* [Supplied material]
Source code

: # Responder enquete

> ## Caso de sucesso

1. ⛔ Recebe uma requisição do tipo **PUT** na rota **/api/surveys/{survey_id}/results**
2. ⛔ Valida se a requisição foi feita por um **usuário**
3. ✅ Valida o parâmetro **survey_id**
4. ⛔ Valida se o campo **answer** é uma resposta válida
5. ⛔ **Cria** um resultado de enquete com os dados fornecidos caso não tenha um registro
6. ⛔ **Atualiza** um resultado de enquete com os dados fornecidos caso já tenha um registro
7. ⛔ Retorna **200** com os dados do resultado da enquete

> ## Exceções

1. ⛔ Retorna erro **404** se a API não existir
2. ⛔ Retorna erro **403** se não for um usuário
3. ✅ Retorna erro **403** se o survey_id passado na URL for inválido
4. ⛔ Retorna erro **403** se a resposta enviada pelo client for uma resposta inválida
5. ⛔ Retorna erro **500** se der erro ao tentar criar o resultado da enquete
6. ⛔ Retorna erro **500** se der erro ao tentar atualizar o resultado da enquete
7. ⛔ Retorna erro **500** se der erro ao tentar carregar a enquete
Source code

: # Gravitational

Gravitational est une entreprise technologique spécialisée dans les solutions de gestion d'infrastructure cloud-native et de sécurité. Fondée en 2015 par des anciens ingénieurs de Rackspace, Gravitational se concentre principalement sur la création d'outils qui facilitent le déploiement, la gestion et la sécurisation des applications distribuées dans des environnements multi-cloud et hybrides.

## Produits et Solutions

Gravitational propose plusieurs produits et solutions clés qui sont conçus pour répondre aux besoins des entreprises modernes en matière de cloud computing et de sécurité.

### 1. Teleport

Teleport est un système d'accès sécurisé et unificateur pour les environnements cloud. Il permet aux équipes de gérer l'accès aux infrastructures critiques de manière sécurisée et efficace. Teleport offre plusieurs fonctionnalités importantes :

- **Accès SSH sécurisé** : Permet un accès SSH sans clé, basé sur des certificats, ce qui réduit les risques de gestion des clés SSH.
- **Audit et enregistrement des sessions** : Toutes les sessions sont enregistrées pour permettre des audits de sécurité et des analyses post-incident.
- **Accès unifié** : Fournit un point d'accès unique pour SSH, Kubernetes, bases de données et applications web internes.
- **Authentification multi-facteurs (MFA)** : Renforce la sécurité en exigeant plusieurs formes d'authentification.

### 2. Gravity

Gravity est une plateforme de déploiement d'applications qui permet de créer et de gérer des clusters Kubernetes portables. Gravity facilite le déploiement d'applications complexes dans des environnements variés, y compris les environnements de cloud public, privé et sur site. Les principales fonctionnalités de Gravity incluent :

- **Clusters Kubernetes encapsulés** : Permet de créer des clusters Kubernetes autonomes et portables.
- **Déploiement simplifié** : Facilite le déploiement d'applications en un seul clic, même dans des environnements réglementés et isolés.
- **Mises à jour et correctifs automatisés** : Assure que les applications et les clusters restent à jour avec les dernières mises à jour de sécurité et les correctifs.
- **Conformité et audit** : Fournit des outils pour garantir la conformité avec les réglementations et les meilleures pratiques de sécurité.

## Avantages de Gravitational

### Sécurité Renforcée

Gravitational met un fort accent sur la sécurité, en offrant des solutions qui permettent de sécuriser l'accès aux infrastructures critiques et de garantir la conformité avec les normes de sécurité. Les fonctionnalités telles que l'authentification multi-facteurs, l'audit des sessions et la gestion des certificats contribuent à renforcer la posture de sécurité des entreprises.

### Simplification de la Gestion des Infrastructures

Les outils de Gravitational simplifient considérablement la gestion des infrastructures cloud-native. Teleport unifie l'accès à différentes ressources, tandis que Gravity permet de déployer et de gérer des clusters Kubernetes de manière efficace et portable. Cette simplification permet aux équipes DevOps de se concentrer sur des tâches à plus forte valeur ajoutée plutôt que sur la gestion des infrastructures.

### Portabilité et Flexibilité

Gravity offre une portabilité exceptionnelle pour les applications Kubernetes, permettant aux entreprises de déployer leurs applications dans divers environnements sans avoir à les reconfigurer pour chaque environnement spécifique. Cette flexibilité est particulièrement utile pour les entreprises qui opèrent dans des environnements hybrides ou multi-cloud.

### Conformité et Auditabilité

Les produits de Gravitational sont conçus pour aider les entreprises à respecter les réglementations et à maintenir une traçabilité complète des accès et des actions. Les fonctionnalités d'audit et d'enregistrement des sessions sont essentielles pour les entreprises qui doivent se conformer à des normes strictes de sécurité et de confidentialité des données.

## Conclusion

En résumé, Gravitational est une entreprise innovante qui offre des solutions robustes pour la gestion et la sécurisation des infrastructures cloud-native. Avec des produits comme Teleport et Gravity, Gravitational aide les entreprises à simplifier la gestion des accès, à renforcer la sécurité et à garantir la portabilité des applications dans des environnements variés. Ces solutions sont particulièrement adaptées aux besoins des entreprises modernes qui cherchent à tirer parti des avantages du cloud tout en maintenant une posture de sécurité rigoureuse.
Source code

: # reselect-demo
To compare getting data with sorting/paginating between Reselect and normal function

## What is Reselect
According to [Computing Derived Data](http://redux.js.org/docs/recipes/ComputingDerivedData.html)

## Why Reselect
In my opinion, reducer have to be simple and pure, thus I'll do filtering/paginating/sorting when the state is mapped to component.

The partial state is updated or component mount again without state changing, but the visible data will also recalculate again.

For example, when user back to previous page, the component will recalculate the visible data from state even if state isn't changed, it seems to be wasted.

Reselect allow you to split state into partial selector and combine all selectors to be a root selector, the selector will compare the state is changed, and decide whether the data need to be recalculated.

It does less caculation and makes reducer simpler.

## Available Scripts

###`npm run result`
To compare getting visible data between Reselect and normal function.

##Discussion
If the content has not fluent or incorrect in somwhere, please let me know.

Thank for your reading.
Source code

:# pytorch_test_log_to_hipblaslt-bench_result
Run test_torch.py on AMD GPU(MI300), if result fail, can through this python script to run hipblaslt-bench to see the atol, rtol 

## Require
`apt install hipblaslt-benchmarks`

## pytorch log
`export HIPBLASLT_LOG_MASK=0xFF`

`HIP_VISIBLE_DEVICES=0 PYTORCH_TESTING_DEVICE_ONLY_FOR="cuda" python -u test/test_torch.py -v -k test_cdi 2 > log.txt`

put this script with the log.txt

* [How to complete this task]
Retype the line containing "## Available Scripts" and all the lines after it, ending with the final line of the material, exactly.

* [Result for this task]
## Available Scripts

###`npm run result`
To compare getting visible data between Reselect and normal function.

##Discussion
If the content has not fluent or incorrect in somwhere, please let me know.

Thank for your reading.
Source code

:# pytorch_test_log_to_hipblaslt-bench_result
Run test_torch.py on AMD GPU(MI300), if result fail, can through this python script to run hipblaslt-bench to see the atol, rtol 

## Require
`apt install hipblaslt-benchmarks`

## pytorch log
`export HIPBLASLT_LOG_MASK=0xFF`

`HIP_VISIBLE_DEVICES=0 PYTORCH_TESTING_DEVICE_ONLY_FOR="cuda" python -u test/test_torch.py -v -k test_cdi 2 > log.txt`

put this script with the log.txt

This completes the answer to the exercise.